- **YOUR GOAL**
Find the word "rightClick" in the data. Return every line where it appears.

- **Dataset entries**
= = =

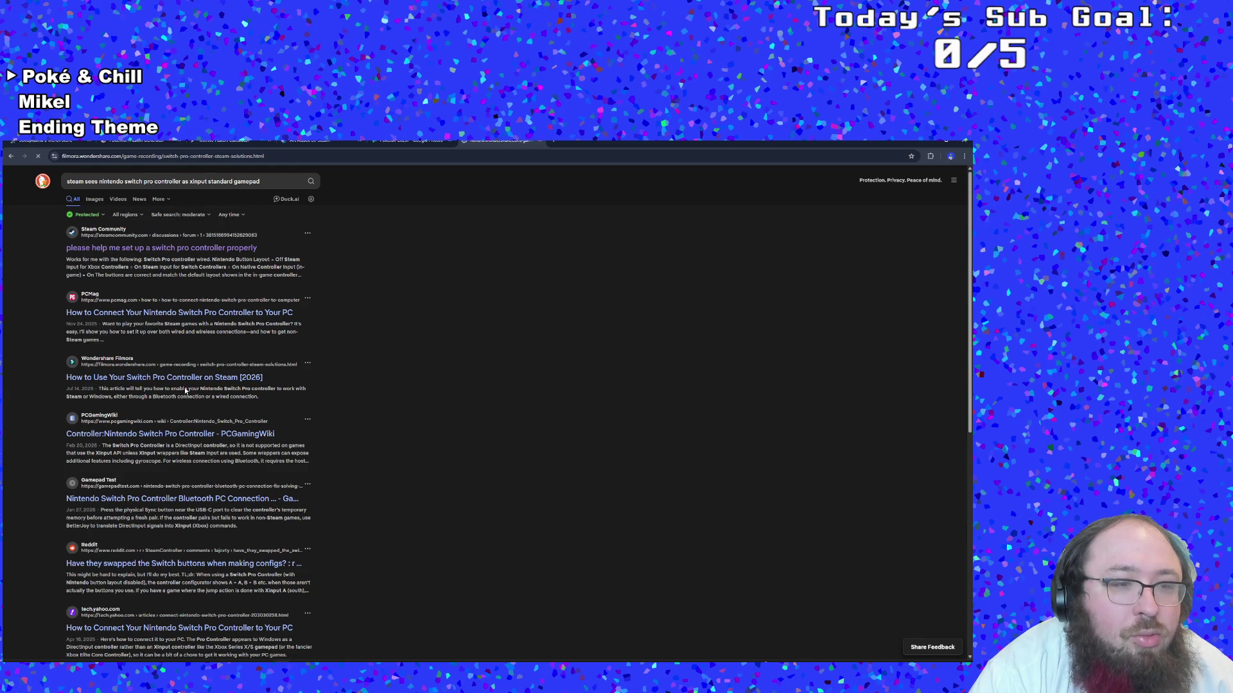
pyautogui.scroll(-2, 321, 527)
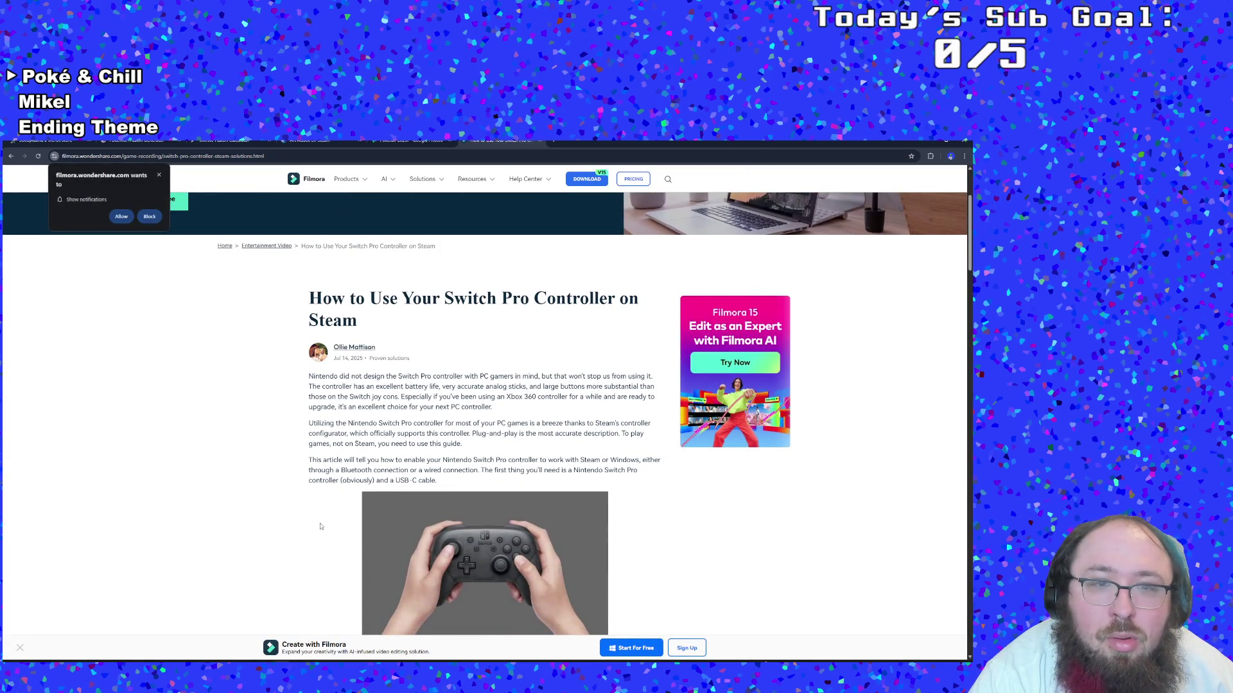
pyautogui.scroll(-3, 320, 526)
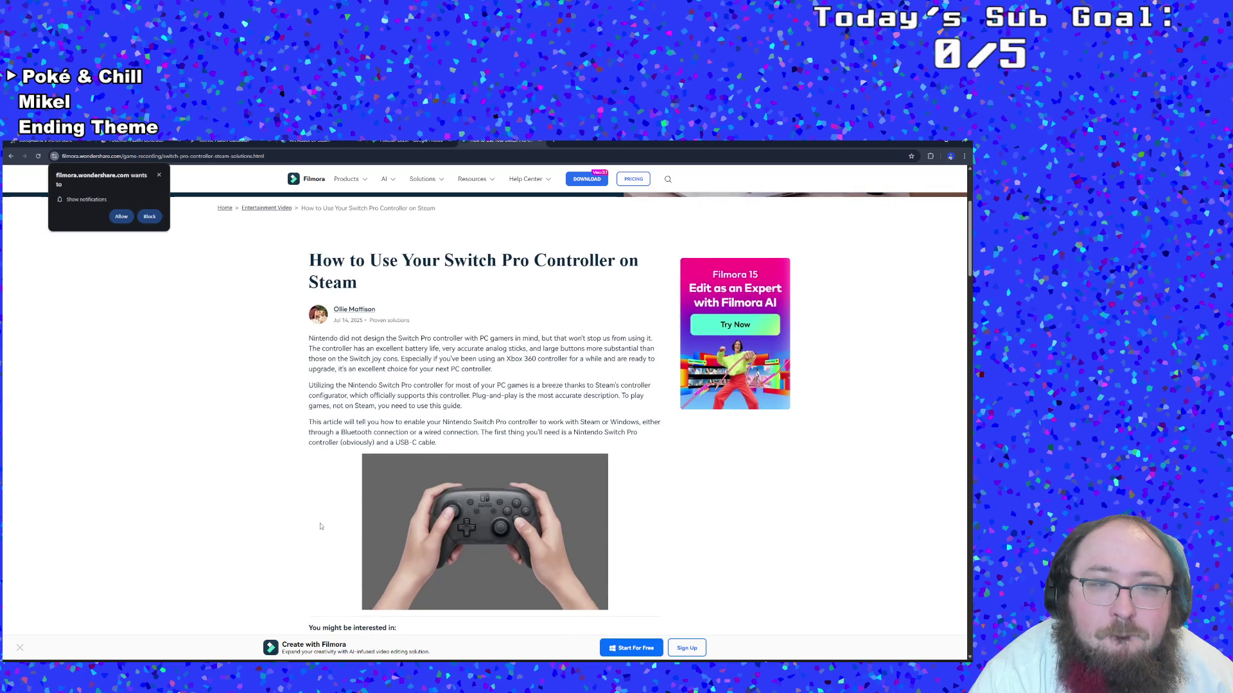
pyautogui.scroll(-3, 320, 527)
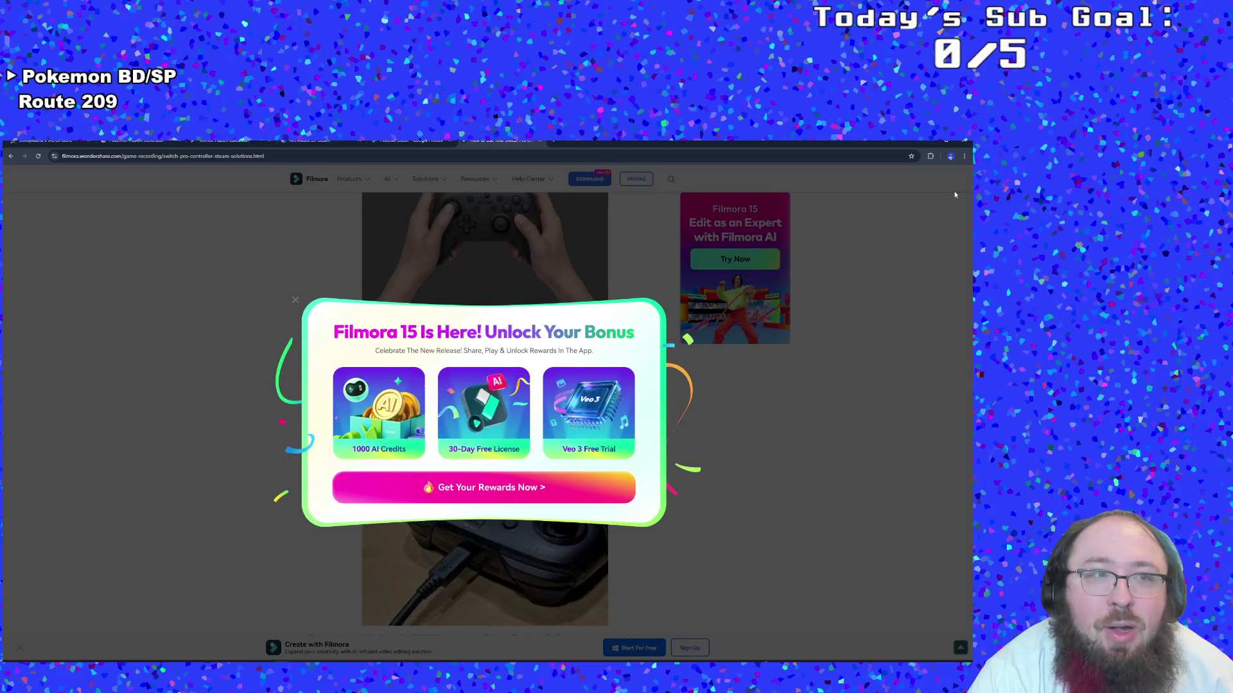
pyautogui.rightClick(745, 387)
pyautogui.rightClick(444, 463)
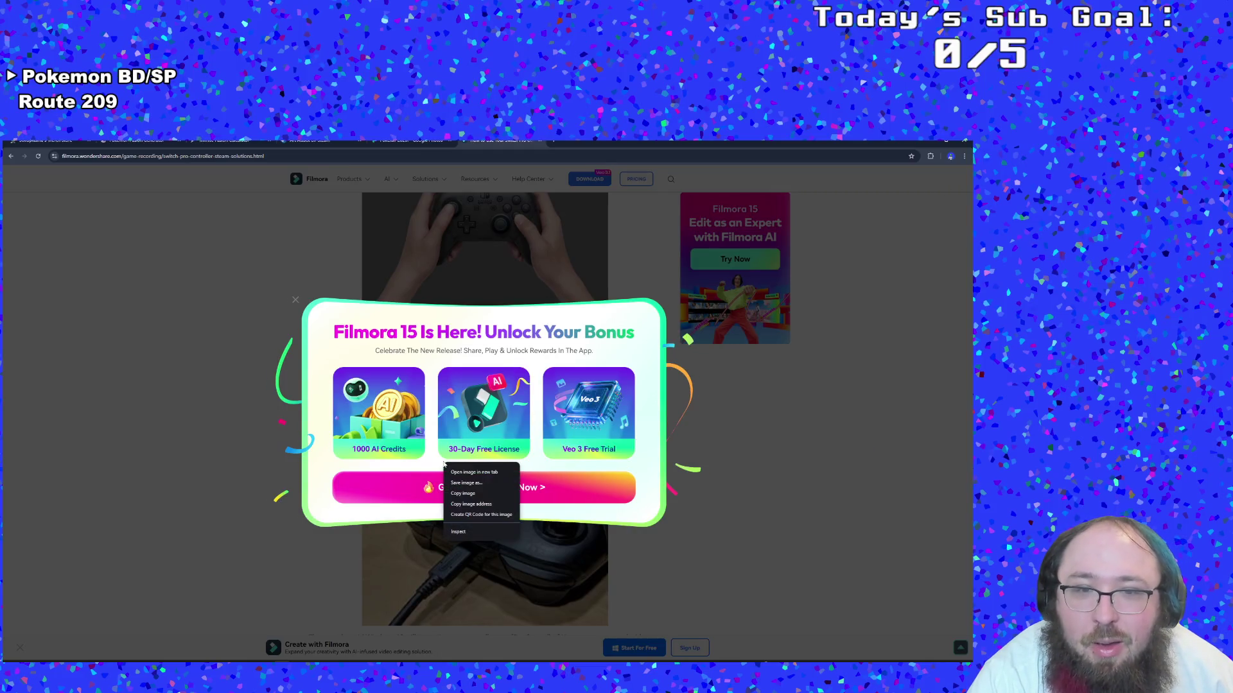
pyautogui.click(191, 601)
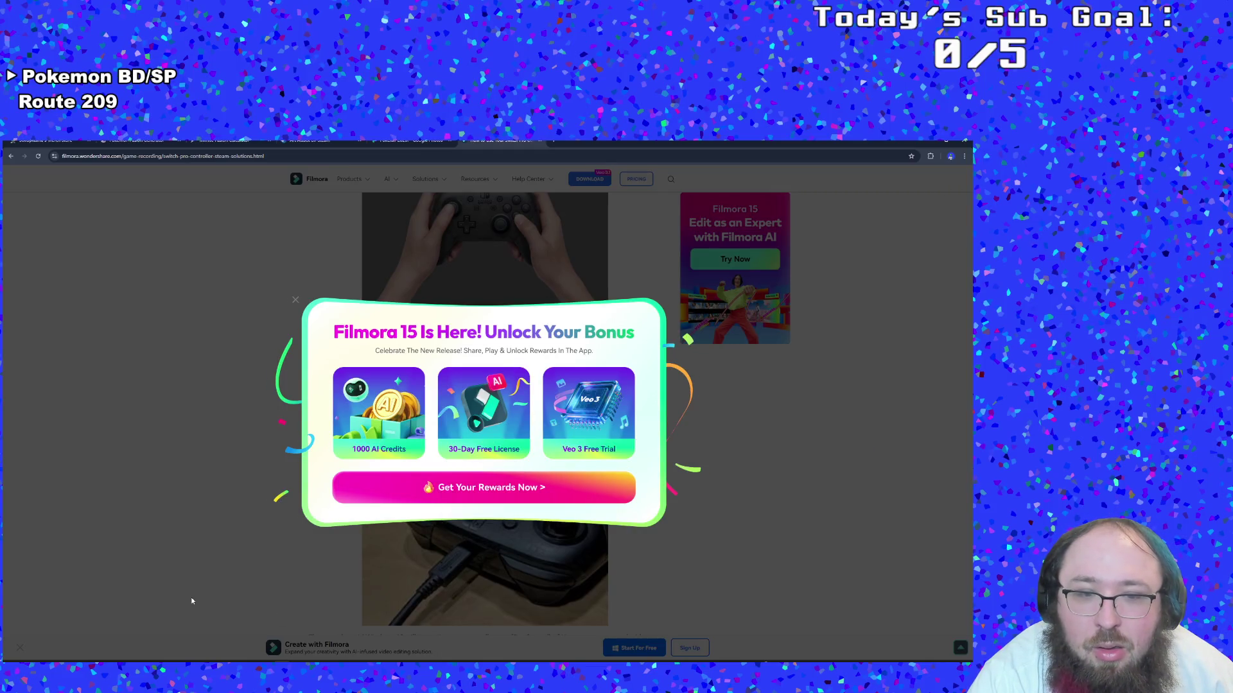
pyautogui.click(11, 156)
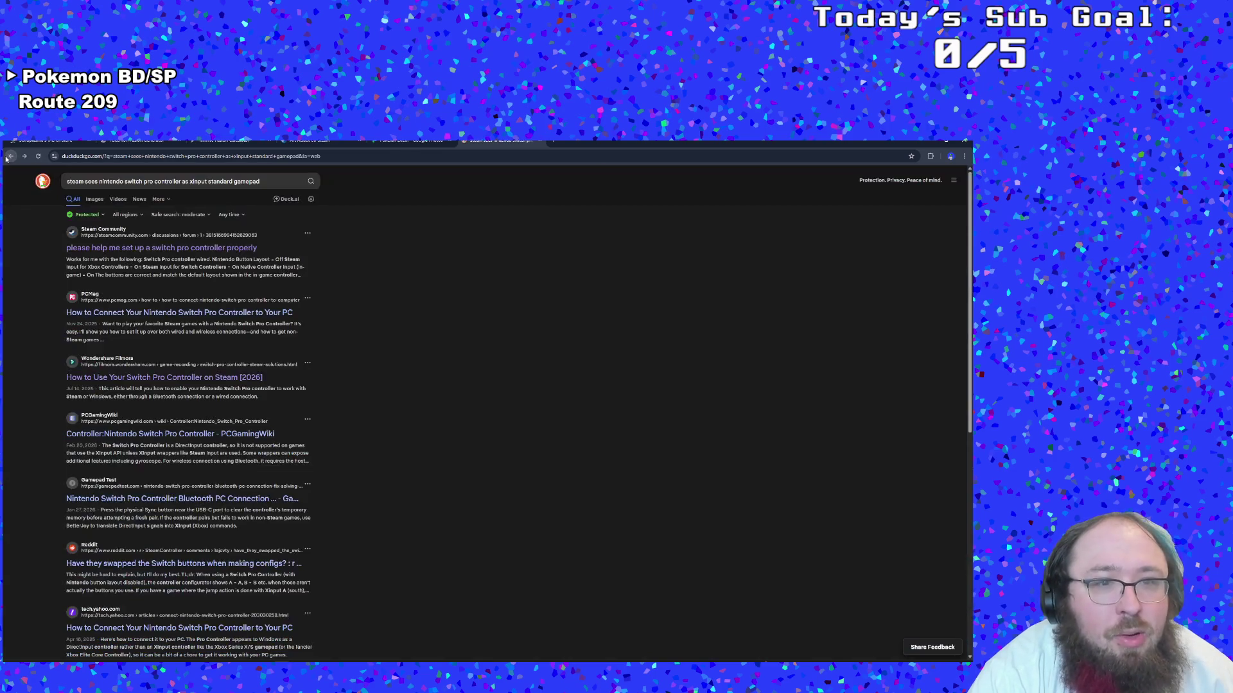
pyautogui.click(186, 434)
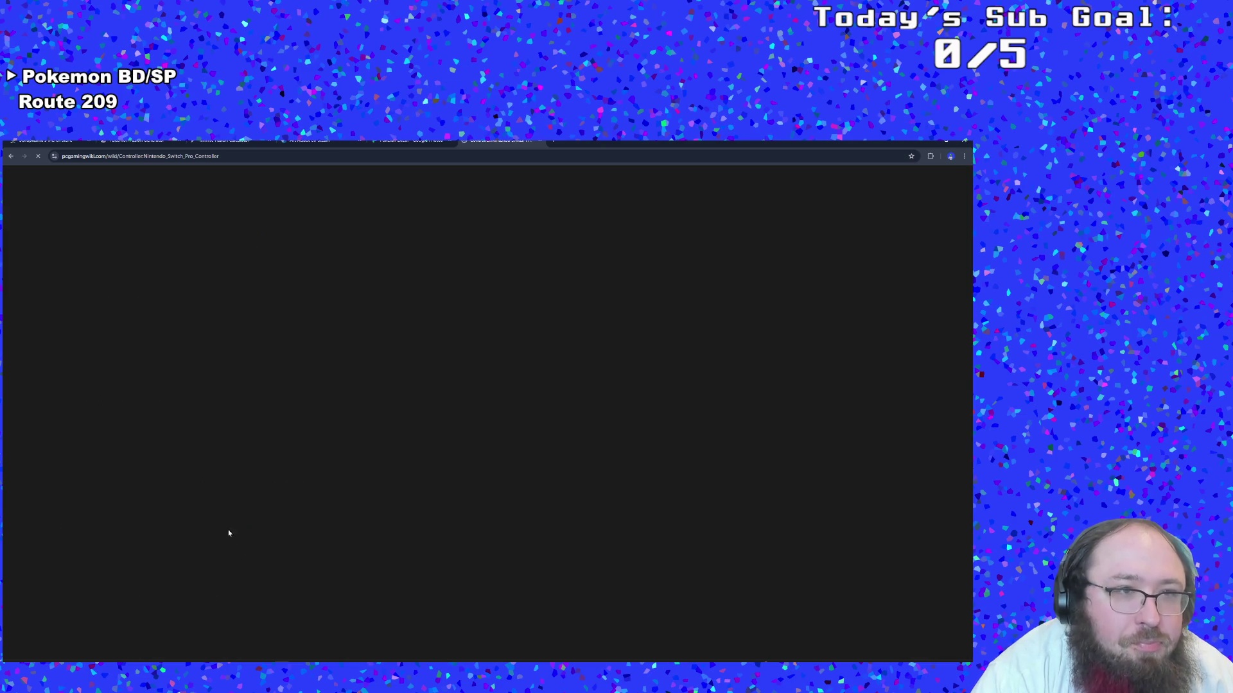
pyautogui.click(11, 156)
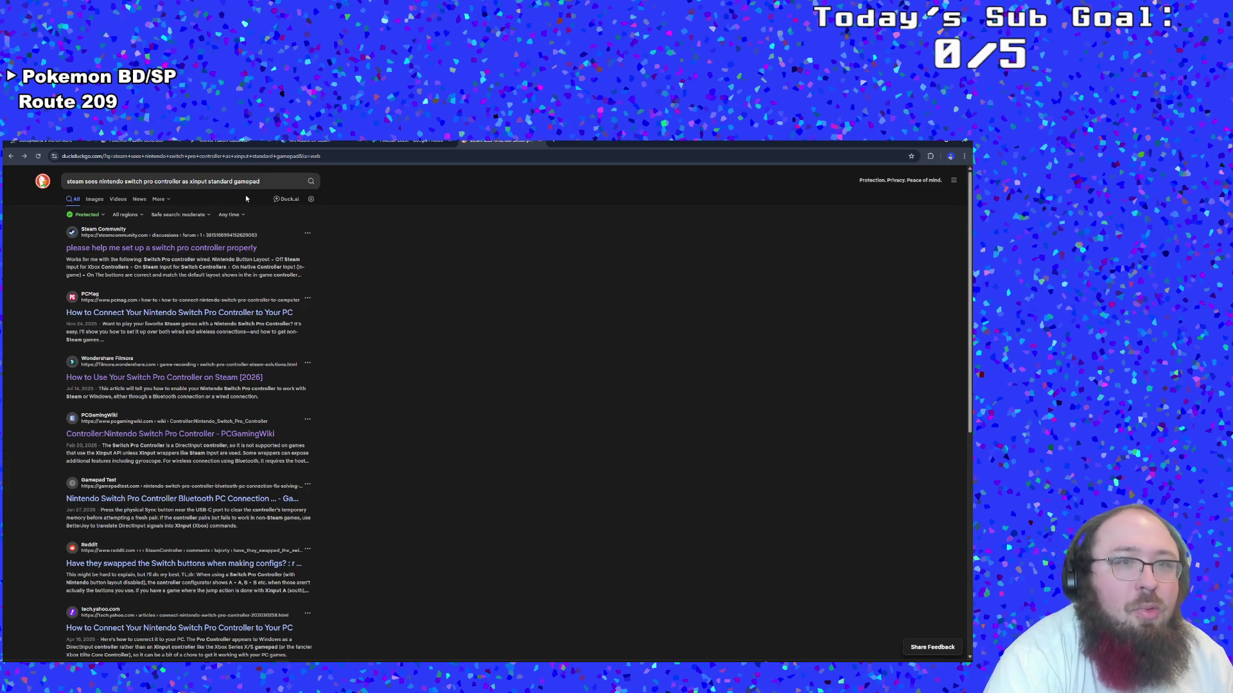
pyautogui.click(268, 183)
pyautogui.click(383, 282)
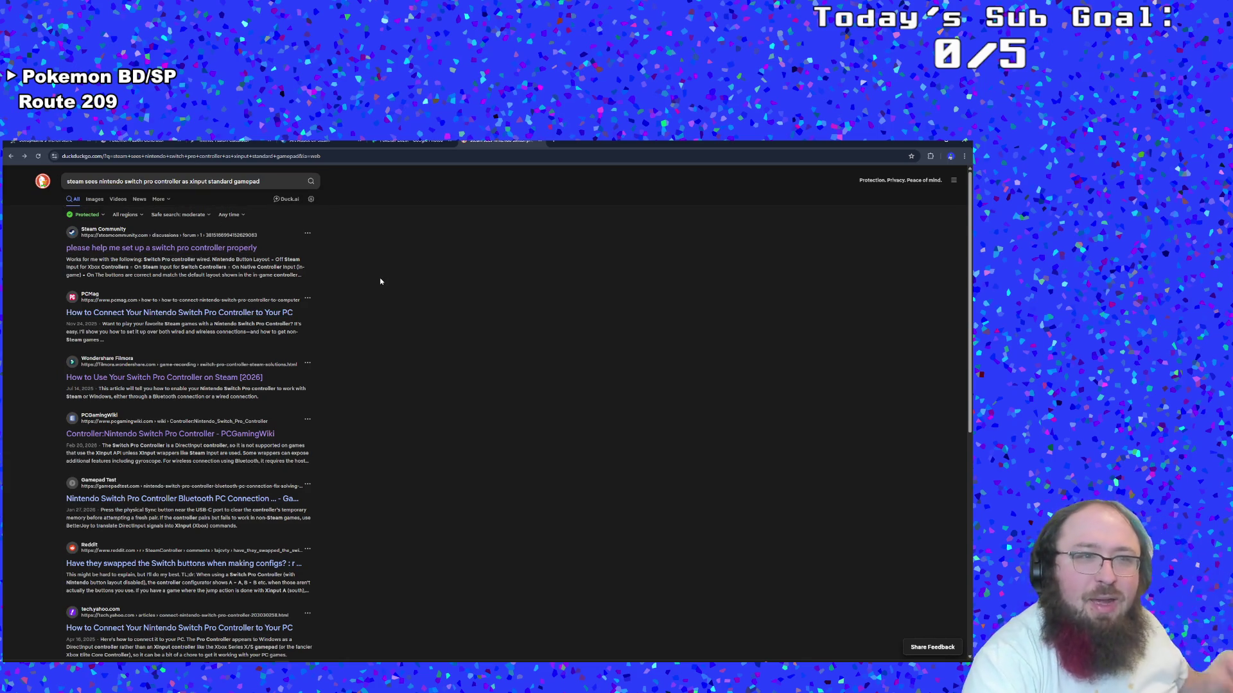
pyautogui.click(270, 182)
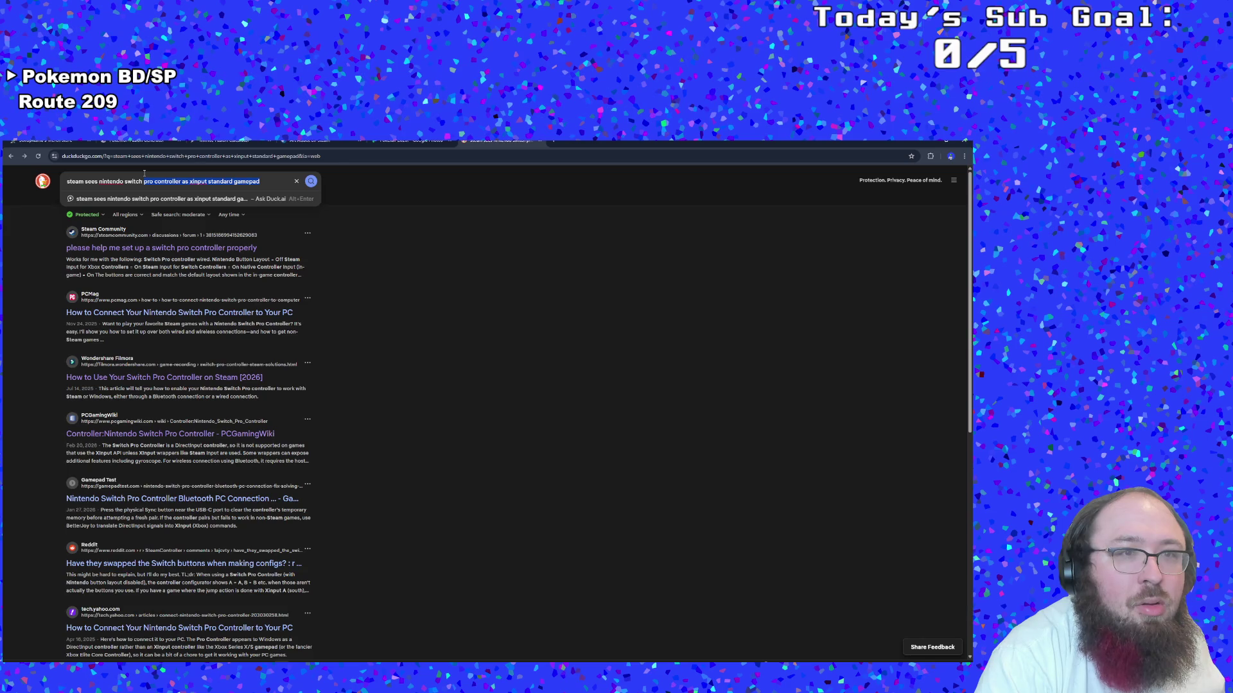
pyautogui.click(471, 606)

= = =

- **EXERCISE SOLUTION**
pyautogui.rightClick(745, 387)
pyautogui.rightClick(444, 463)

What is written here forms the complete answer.